Aim of the exercise: Search the entries below for the line containing "the shrub at bbox=[552, 202, 674, 264]: 40.29"; from there to the end, return every line exactly and add nothing.

******************************

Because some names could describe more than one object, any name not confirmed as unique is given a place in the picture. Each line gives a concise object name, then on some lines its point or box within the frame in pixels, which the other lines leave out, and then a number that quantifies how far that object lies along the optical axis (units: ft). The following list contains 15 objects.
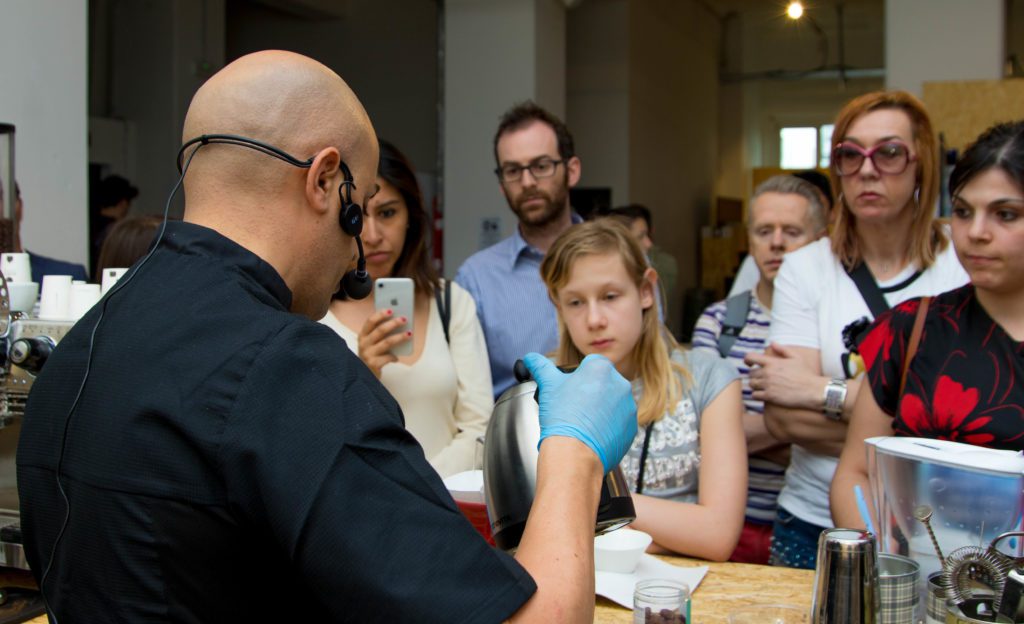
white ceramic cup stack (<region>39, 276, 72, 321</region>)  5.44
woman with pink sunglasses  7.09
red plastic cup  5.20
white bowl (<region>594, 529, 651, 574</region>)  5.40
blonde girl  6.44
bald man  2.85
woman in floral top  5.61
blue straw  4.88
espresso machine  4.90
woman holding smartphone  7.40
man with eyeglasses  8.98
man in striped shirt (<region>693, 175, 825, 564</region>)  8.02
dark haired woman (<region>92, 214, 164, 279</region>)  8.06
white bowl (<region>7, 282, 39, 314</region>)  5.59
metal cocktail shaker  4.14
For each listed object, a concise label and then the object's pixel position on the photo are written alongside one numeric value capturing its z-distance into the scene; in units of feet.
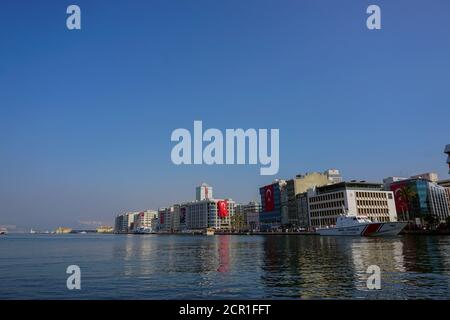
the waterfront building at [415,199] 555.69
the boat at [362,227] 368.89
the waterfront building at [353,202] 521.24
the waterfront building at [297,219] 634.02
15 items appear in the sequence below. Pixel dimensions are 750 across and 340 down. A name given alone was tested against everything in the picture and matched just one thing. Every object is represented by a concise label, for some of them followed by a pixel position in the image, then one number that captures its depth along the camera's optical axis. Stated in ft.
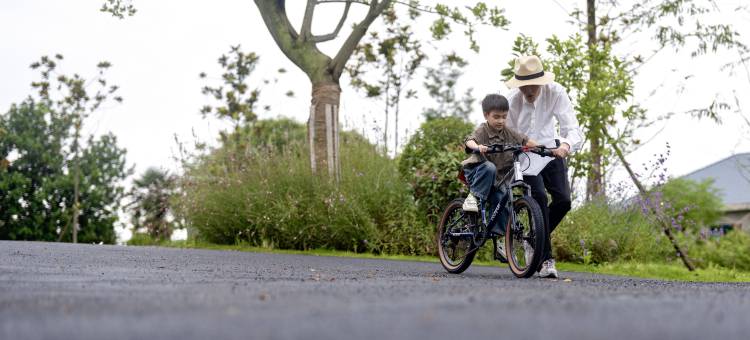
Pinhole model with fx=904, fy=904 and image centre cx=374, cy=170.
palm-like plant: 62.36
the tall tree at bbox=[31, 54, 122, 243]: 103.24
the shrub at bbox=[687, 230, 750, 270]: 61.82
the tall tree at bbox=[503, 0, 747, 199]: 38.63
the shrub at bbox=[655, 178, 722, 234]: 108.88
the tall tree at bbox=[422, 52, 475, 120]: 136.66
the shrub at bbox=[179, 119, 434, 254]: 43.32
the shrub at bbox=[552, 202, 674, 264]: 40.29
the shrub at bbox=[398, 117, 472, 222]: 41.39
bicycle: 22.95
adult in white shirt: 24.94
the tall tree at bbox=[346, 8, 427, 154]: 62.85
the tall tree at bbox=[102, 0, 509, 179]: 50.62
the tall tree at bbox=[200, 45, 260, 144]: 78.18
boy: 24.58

******************************

Exercise solution:
the shrub at bbox=[552, 202, 674, 264]: 40.29
the shrub at bbox=[398, 117, 472, 222]: 41.39
bicycle: 22.95
adult in white shirt: 24.94
the tall tree at bbox=[346, 8, 427, 154]: 62.85
the tall tree at bbox=[102, 0, 509, 179]: 50.62
the tall tree at bbox=[200, 45, 260, 144]: 78.18
boy: 24.58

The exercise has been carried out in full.